Although these characteristics are tailored to scientific code development, they can still be very useful applied to other (research) digital objects such as data per se and workflows.
Readers will find some level of overlap with Open Science and FAIR data principles but should note that the goal is to provide a different perspective on the same problem - namely, how research outputs can maintain value over the long term.
The code should be re-runnable (i.e., executable)
We often face the issue that our code which initially worked perfectly in a year's time cannot be executed. Typically, you will end up updating libraries, reinstalling the operating system, updating the compiler, changing the computer or some of its components, etc. all of which will result in a failure to execute the code. It pretty impossible to create a future-proof code, however, it is possible to recreate and save the old execution environment and thus assure that the code will be re-runnable. To do this we can create a virtual machine, which replicates the old execution environment, deploy the code inside of it, and then simply share/publish the virtual machine for anyone to use it. Docker containers are a popular choice for such work.
The code should produce the same results every time it is executed
This principle assures that the code produces the same output over successive runs. One way to achieve this is to test the code on a predetermined set of inputs for which the resulting output is known.
The code should allow those who use it to reobtain the published results
Even if we achieve R1 and R2 the code supplied with a virtual machine when executed on other computers probably will not generate absolutely the same results.

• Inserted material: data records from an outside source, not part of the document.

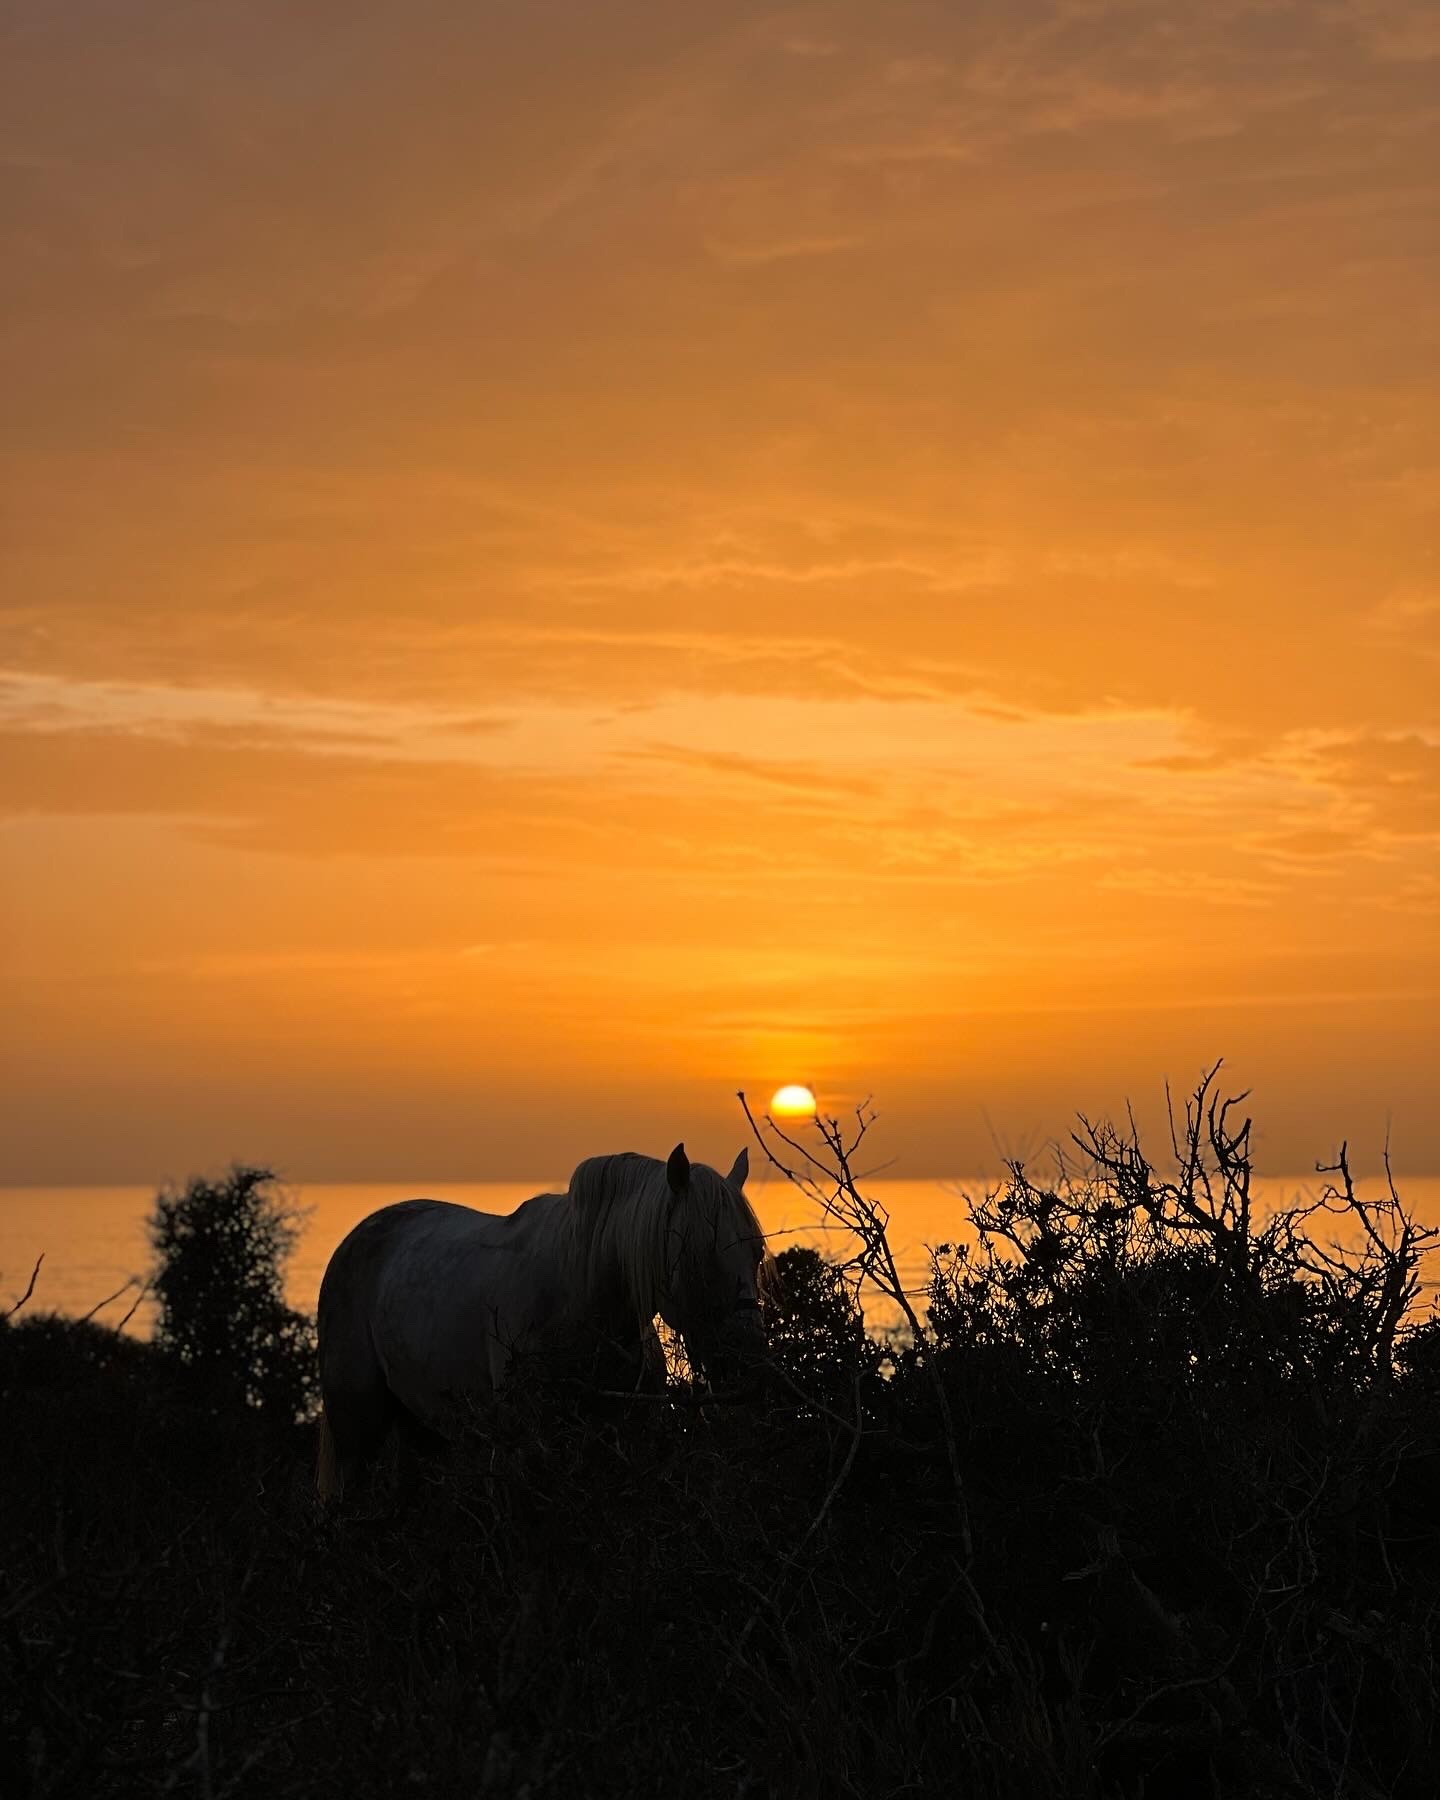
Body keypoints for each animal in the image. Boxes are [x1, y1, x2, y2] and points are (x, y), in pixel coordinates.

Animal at [315, 1142, 770, 1501]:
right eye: (699, 1258)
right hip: (357, 1435)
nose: (749, 1361)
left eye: (757, 1254)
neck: (582, 1300)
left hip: (422, 1429)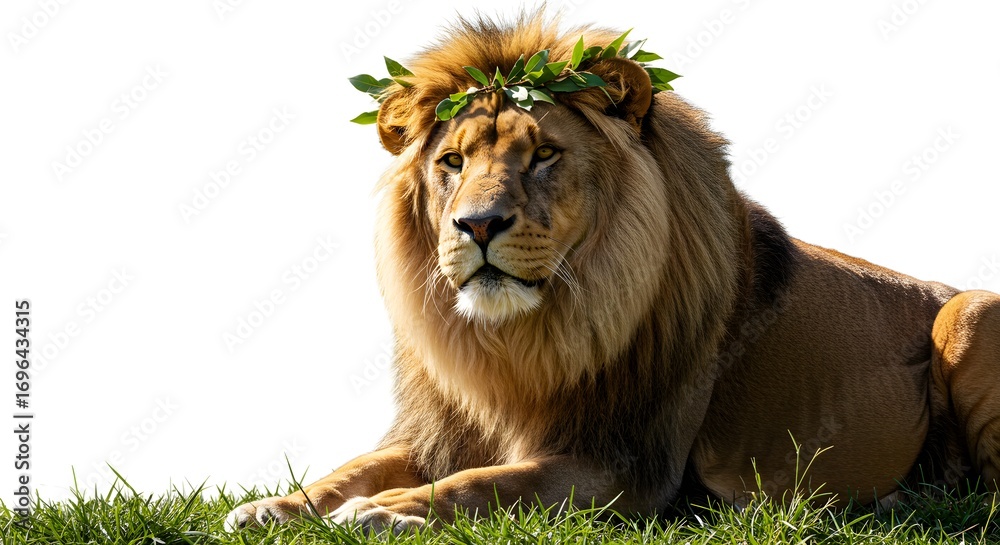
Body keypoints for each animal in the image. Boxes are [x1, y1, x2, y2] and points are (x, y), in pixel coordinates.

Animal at [226, 14, 1000, 533]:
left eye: (543, 154)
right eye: (451, 162)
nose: (477, 225)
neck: (515, 344)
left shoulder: (625, 467)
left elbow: (489, 483)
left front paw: (386, 512)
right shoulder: (436, 428)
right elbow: (355, 466)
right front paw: (277, 504)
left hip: (973, 311)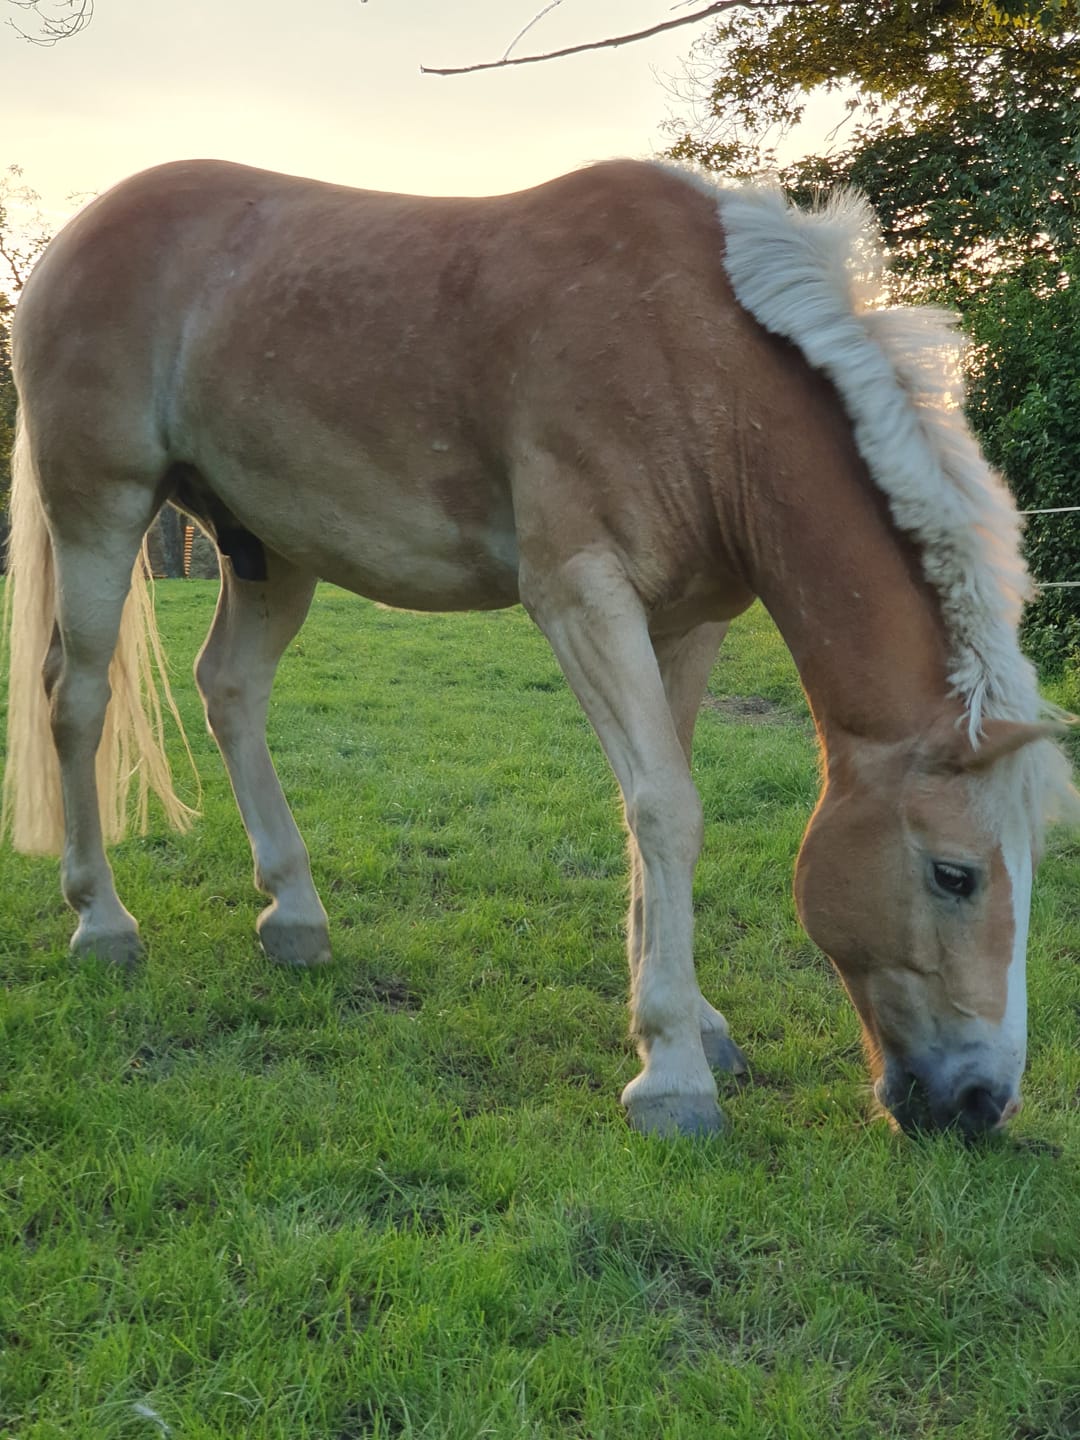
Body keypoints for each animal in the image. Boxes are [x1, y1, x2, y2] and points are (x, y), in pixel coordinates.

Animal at [3, 158, 1073, 1140]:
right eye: (954, 874)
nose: (983, 1101)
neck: (698, 356)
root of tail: (75, 240)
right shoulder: (578, 595)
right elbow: (665, 808)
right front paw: (673, 1075)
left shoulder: (688, 621)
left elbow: (659, 803)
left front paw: (692, 1024)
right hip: (98, 510)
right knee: (78, 698)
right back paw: (101, 920)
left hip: (270, 549)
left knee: (228, 691)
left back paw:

This is due to the fact that different computers will have different hardware components, so execution of the code will generate slightly different results, so some tolerances should be set on the output results which should be indicators whether the code is reproducible. To fully achieve R3 one would not only need a copy of the execution environment but also a copy of the old hardware.
The code should be easy to use, understand and modify
Every year, countless hours and significant resources are lost because of poorly written code. Making your program reusable means it can be easily used, and modified, by you and other people, inside and outside your lab. To meet this principle documenting code is essential, while writing code that is clear and readable.
Almost all programming languages are following certain standards in the way how code documenting should be done, chose one of them do not try to come up with your own standard. The code documentation is far more detailed and focused description of your code comparing to often chaotic code comments seeded in the source code. If possible write code such that it does not require comments to be understood.
A clear and unambiguous algorithmic description of the code should available as a reference allowing the code replication in other programming languages than one chosen for an initial algorithm implementation
Replicability is the implicit assumption that an article that does not provide the source code makes: that the description it provides of the algorithms is sufficiently precise and complete to re-obtain the results it presents. Here, replicating implies writing a new code matching the conceptual description of the article, in order to reobtain the same results. One way of writing the algorithmic description is to use pseudo-code that can be translated to any programming language.